Study of Apatinib and MASCT in Patients With Advanced Solid Tumors

August 9, 2016 updated by: The First People's Hospital of Lianyungang

Phase I/IIa, Single-Arm, Open Study of Apatinib and MASCT in Patients With Advanced Solid Tumors

The study is aimed to evaluate the efficacy and safety of Apatinib and MASCT in patients with advanced solid tumors.

Study Overview

Status

Unknown

Conditions

Intervention / Treatment

Detailed Description

Angiogenesis is a hallmark of cancer, together with vascular endothelial growth factor (VEGF) as one of the most important angiogenic drivers. Inhibitors targeting the VEGF/VEGFR-pathway have shown beneficial effects in many cancer patients, but they are transient and followed by fast regrowth. Similarly, the effectiveness of tumor immunotherapies has been limited by tumor-mediated escape mechanisms and immune suppression. By combining the two strategies, antiangiogenic immunotherapy offers the possibility to more vigorously inhibit tumor angiogenesis and promote an enduring immune-stimulatory milieu that leads to prolonged survival benefits in cancer patients.

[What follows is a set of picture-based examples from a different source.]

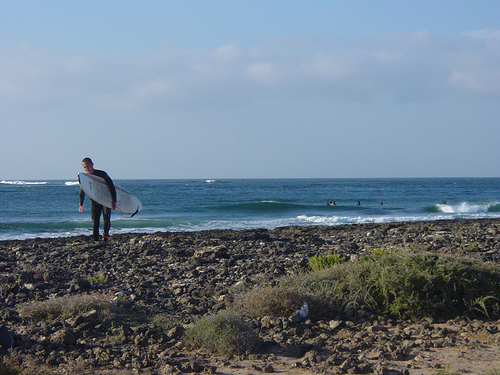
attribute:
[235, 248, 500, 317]
vegetation — green, brown, grass, partial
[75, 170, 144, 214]
surfboard — white, long, red, edged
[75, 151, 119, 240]
man — walking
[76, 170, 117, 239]
wetsuit — long sleeved, black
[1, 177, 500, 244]
ocean — blue, foamy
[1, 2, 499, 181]
sky — blue, lightly cloudy, partially cloudy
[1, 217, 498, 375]
ground — rocky, sandy, partial, edged, dirty, brown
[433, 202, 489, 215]
wave — breaking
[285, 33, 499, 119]
cloud — partial, white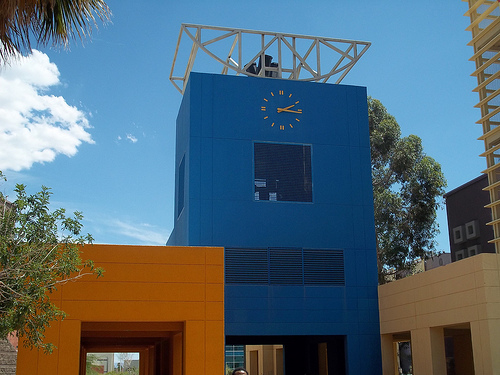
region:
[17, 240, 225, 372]
Orange front of building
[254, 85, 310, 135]
Clock on blue building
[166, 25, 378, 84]
Antenna/Satellite area on blue building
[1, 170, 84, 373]
Tree in front of orange building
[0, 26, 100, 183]
Cloud in the sky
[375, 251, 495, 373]
Beige building next to blue building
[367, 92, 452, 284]
Tree in the background of the blue building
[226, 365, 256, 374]
Top of man's head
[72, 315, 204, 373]
Breezeway through orange building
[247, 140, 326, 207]
Ventilation window of blue building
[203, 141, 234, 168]
dark blue paint on wall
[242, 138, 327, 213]
large opening in front of building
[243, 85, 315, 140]
gold clock on the wall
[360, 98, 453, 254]
tree at side of building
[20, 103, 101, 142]
puff of clouds floating by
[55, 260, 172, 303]
deep gold color on building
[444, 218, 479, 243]
white color on windows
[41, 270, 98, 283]
thin branches on tree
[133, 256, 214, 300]
squares on gold building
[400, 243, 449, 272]
roof of houses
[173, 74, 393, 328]
blue color building with clock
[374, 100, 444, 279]
tree behind the blue color building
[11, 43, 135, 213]
blue color sky with clouds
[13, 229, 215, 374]
tree in front of the yellow color building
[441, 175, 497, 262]
brown color building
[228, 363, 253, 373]
head of the person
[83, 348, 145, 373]
glass inside the building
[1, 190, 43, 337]
trees with branches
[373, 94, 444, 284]
trees with branches behind the blue building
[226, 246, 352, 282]
window of the building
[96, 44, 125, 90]
this is the sky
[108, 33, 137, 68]
the sky is blue in color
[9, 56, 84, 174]
the sky has clouds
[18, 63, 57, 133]
the clouds are white in color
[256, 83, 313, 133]
this is a clock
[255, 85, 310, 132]
the clock is small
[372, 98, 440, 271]
this is a tree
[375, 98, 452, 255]
the tree is short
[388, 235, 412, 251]
the leaves are green in color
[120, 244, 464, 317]
these are some buildings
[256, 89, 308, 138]
a small wal lclock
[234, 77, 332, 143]
a beautiful wall clock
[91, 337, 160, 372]
a gap inside the wall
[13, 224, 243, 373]
a brown color wall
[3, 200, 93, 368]
a part of the trees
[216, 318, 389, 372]
a gap in blue wall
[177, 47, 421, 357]
a beautiful blue pillar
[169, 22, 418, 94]
a iron stand on top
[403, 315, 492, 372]
windows in the wall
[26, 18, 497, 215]
a clear view of sky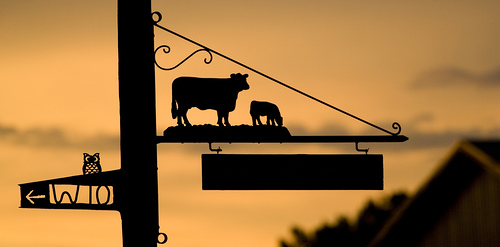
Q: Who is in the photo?
A: No one.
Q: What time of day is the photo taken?
A: In the evening.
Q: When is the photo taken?
A: During dusk.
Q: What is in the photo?
A: Images of animals.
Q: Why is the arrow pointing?
A: To show the direction.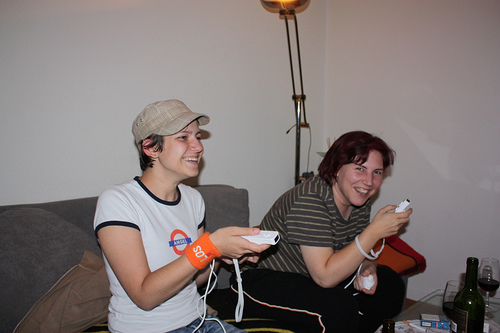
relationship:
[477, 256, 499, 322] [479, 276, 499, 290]
wine glass with wine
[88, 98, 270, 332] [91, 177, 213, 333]
woman wearing shirt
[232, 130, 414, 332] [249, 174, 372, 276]
woman wearing shirt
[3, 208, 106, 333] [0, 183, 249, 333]
cushion on sofa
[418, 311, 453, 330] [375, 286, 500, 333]
cigarette pack on coffee table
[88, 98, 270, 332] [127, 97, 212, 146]
woman wearing cap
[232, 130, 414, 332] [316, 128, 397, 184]
woman has hair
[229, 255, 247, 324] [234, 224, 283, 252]
wrist strap on game control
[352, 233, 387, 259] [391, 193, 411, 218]
wrist strap on game controller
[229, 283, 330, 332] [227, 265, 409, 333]
line on pants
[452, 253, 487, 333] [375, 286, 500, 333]
bottle on coffee table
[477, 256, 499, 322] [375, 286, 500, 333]
wine glass on coffee table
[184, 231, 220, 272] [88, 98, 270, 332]
wristband on woman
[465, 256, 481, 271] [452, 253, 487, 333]
top of bottle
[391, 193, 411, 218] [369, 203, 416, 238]
game controller in hand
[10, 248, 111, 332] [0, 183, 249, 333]
jacket on sofa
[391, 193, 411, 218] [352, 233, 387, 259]
game controller with wrist strap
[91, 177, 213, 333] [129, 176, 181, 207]
shirt has trim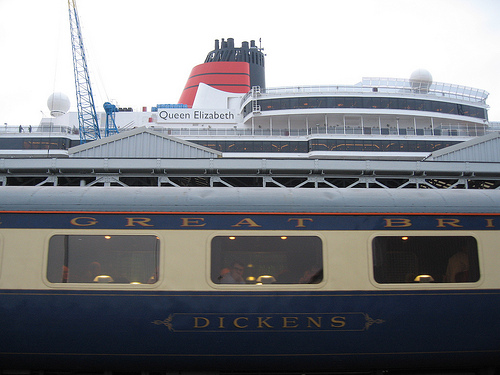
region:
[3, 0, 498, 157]
Cruise ship "Queen Elizabeth"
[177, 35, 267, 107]
Red and black exhaust stacks on ship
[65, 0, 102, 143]
Blue vertical crane boom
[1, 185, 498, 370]
Blue and white train car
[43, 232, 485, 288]
Windows in train car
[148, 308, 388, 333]
Yellow letters on side of train spelling "Dickens"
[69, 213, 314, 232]
Word "Great" painted in yellow letters above windows of train car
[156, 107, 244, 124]
Sign board displaying name of ship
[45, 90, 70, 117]
Round white radar dome on ship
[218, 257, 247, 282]
Passenger looking out of train window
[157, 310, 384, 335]
Yellow letters on side.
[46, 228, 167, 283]
Small window to the left.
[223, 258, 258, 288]
Man looking out the window.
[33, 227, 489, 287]
Three windows on boat.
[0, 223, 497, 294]
White stripe of paint on side.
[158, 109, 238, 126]
Queen Elizabeth written on top.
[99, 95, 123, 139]
Blue ladder at the top.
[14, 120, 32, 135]
Two people on top of boat.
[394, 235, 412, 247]
Light shining from inside.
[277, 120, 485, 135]
Line of windows on the boat.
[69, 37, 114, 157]
the crane is blue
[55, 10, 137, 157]
the crane is blue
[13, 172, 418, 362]
a blue and cream train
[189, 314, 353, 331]
The word dickens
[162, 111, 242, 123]
The name queen elizabeth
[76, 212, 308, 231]
The word great written on the side of the boat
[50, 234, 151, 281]
The window of the boat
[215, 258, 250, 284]
The person in the window of the boat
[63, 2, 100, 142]
A blue crane above the boat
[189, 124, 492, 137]
The railing on the boat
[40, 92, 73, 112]
White circle by the crane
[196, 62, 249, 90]
Red and blue striped part of the boat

Apatinib is a small-molecule tyrosine kinase inhibitor (TKI) that highly selectively binds to and strongly inhibits vascular endothelial growth factor receptor 2 (VEGFR-2). Apatinib has been demonstrated as monotherapy prolongs OS in patients with gastric or gastroesophageal junction adenocarcinoma after two or more lines of chemotherapy with moderate, reversible, and easily managed adverse events.

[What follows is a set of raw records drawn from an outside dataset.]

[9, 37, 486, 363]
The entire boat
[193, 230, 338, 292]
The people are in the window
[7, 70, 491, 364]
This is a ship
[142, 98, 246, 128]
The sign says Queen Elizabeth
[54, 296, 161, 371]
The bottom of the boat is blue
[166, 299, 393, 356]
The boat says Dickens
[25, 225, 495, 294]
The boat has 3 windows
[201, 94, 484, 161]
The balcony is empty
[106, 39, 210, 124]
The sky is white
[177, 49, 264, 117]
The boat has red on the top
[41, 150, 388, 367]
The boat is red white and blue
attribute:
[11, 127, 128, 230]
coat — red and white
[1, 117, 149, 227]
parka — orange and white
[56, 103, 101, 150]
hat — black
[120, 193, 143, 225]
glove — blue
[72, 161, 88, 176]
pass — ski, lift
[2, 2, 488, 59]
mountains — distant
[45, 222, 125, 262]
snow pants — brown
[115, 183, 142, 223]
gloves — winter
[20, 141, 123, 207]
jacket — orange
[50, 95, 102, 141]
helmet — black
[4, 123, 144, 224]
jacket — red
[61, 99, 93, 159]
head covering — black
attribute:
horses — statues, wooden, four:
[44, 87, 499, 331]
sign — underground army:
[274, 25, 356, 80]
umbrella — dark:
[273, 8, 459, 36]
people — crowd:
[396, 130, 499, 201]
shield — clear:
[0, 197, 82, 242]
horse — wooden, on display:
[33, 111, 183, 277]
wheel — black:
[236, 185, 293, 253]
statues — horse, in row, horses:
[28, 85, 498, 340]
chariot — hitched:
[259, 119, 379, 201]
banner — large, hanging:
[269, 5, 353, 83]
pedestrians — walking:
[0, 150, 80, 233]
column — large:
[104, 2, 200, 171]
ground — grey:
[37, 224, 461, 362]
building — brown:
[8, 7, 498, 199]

Multiple antigens specific cellular therapy (MASCT) is a new immunotherapy that dendritic cells(DC) was induced from autologous peripheral blood. The DC can then be loaded with 17 antigens and re-infused. In vitro, antigen-pulsed DC can stimulate autologous T-cell proliferation and induction of autologous specific cytotoxic T-cells(CTL),similarly re-infused. The previous research data showed that MASCT had the modest overall response and less adverse effects for Hepatocellular Carcinoma patients.

The study is aimed to evaluate the efficacy and safety of Apatinib and MASCT in patients with advanced solid tumors.

Study Type

Interventional

Enrollment (Anticipated)

60

Phase

  • Phase 2
  • Phase 1

Contacts and Locations

This section provides the contact details for those conducting the study, and information on where this study is being conducted.

Study Locations

  • China
    • Jiangsu
      • Lianyungang, Jiangsu, China, 222000
        • The First's People Hospital of Lianyungang

Participation Criteria

Researchers look for people who fit a certain description, called eligibility criteria. Some examples of these criteria are a person's general health condition or prior treatments.

Eligibility Criteria

Ages Eligible for Study

18 years to 80 years (Adult, Older Adult)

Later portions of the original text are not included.